I ricordi è meglio lasciarli al passato. Come dicevo poco fa, non mi pare ci sia da festeggiare: la Lega non c'è più. E comunque lo scorso anno è stato anche il compleanno della Liga veneta.

Si è sempre narrato di una forte rivalità tra Liga veneta e Lega lombarda: era davvero così?
Confermo, la rivalità c'era eccome. I lombardi volevano comandare ma noi c'eravamo da prima, la Liga veneta è stata la capostipite di tutto, però è anche vero che loro, i lombardi, avevano i politici più bravi.

Lei è stato uno dei "padri" della Lega Nord e, con Umberto Bossi, ha condiviso anche l'appartamento a Roma. Cosa si ricorda di quegli anni di convivenza?
Ricordo soprattutto l'entusiasmo. Abbiamo fatto i nostri errori, ma eravamo dei puristi. Non ci interessava il potere, noi avevamo in mente solo la nostra battaglia per il Nord. E poi ricordo che dormivo poco.

Troppi pensieri?
Macché, io avrei dormito benissimo ma l'Umberto mi svegliava sempre: entrava nella mia camera nel cuore della notte e si metteva a parlare di politica.

Rimpiange quegli anni?
Più che altro mi dispiace che la Lega non esista più. Giuseppe Leoni, che quel giorno era con Bossi dal notaio, ha detto: «La Lega di Salvini è un'altra cosa: il federalismo è diventato fascismo».

Troppo duro?
Mi pare una sintesi perfetta: la Lega si è spostata troppo a destra, questo modello non paga e non c'entra con il nostro Dna.

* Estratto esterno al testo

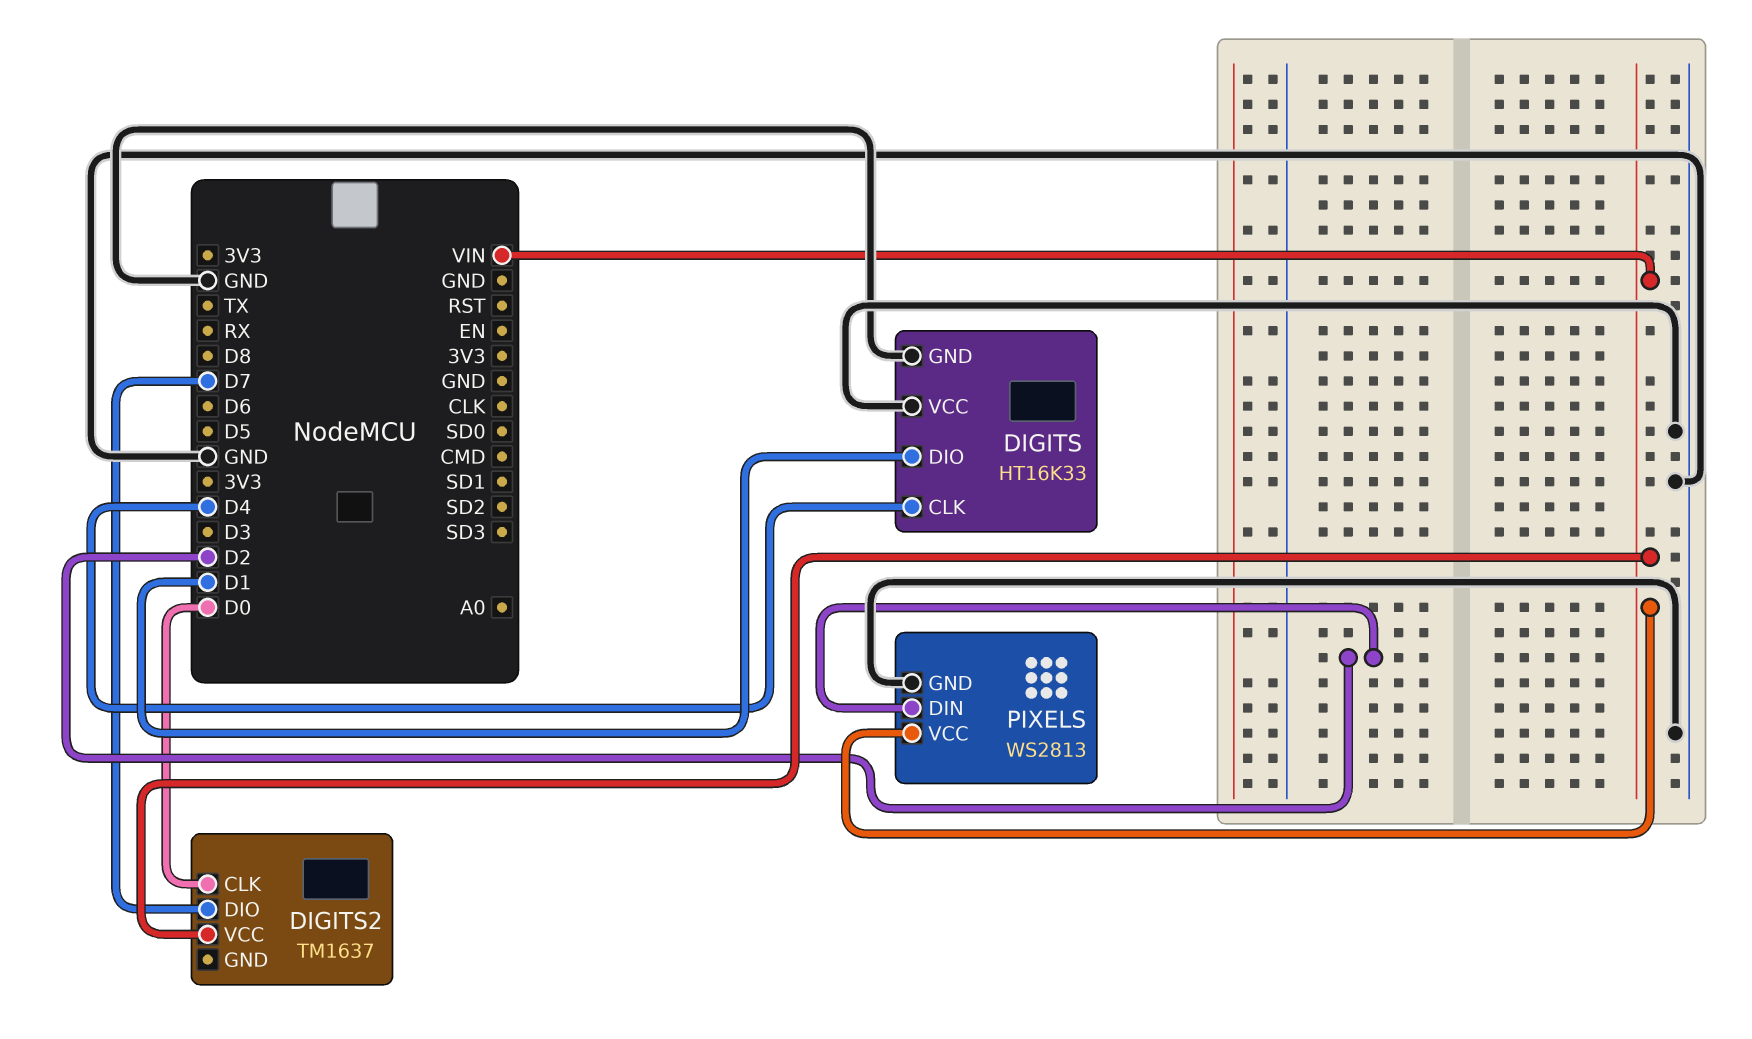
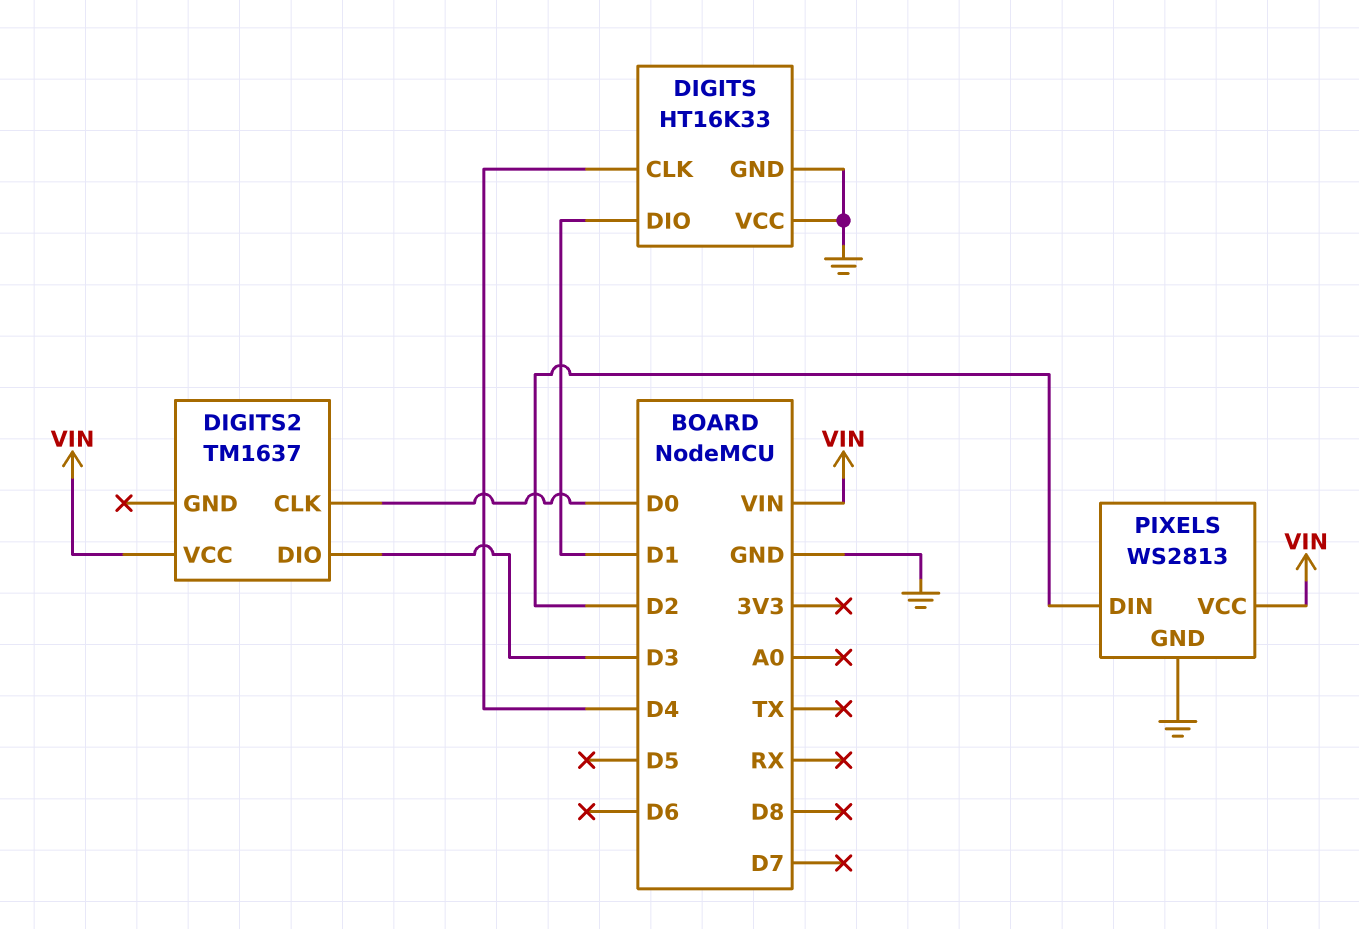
DIGITS2 pin DIO: D7 -> D3

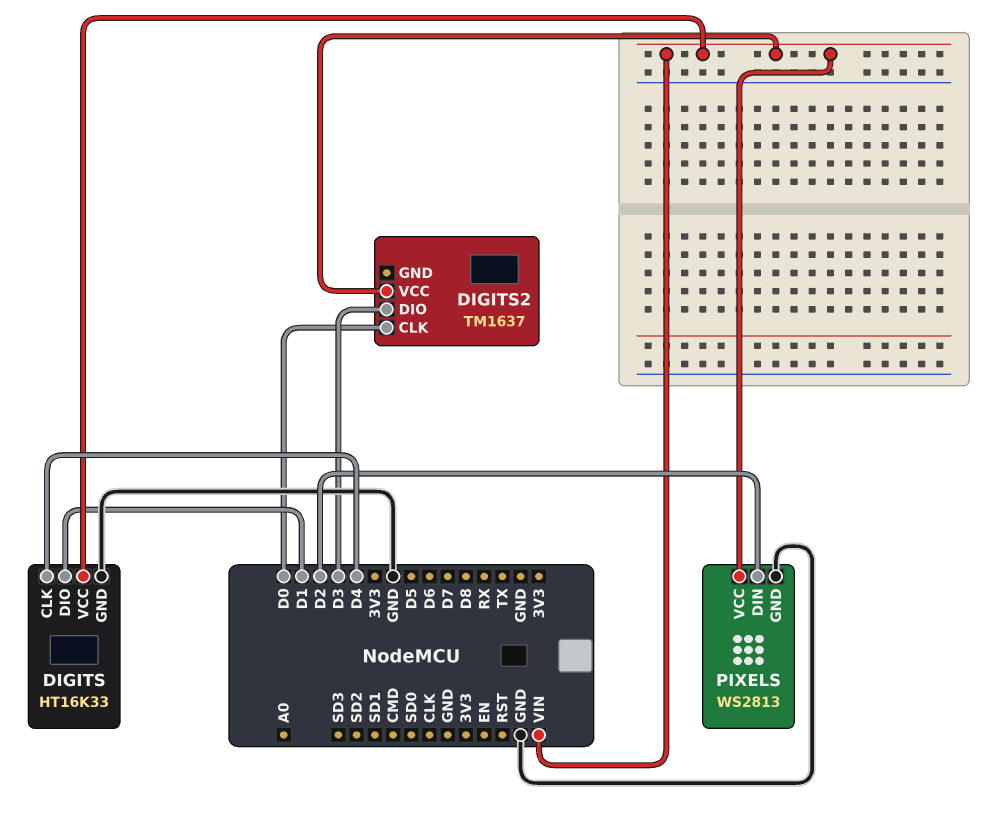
DIGITS pin VCC: GND -> VIN

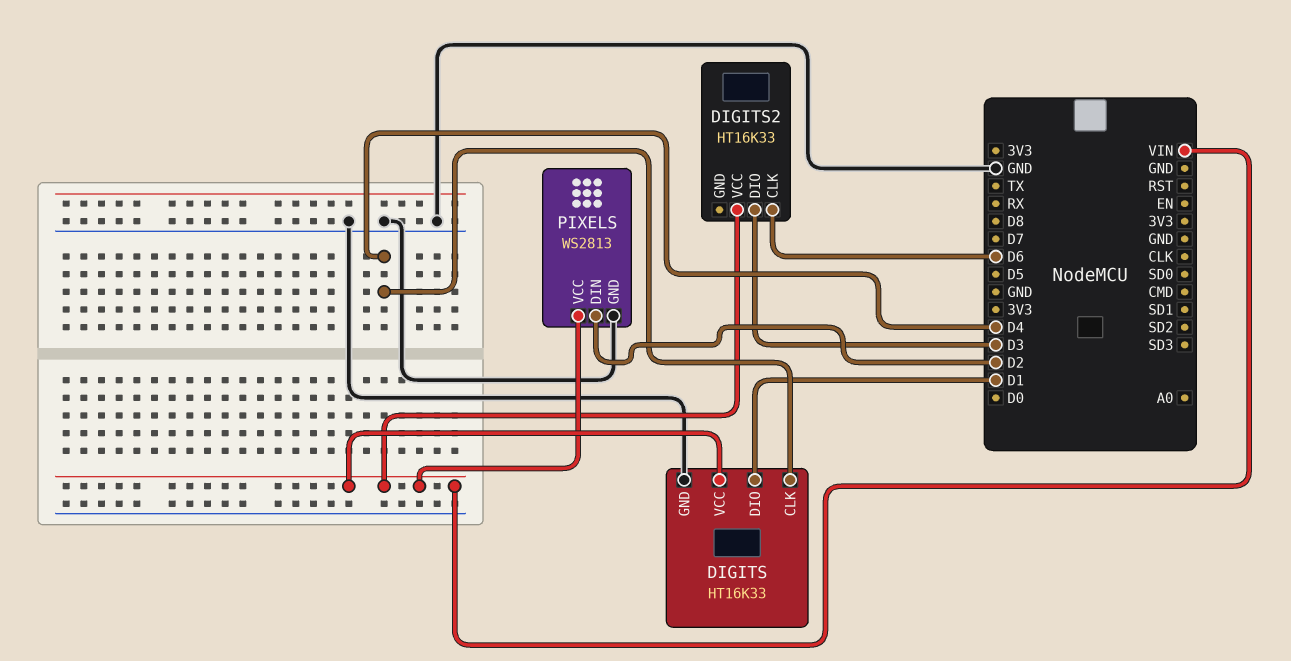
DIGITS2: TM1637 -> HT16K33
DIGITS2 pin CLK: D0 -> D6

La colpa è tutta di Matteo Salvini?
È lui alla guida. Io gli riconobbi il merito di aver preso il partito al 4 per cento e di averlo portato al 15 per cento, ma ha fatto un errore madornale: l'aver pensato di fare della Lega un partito nazionale dimenticandosi del Nord.

Lei la Lega la vota ancora?
Sì, anche se a fatica, per una questione affettiva.

Luca Zaia le piace?
Avercene di politici come Zaia.

Zaia dovrebbe puntare alla leadership della Lega?
Dovrebbe, perché farebbe il bene della Lega, ma non credo gli interessi.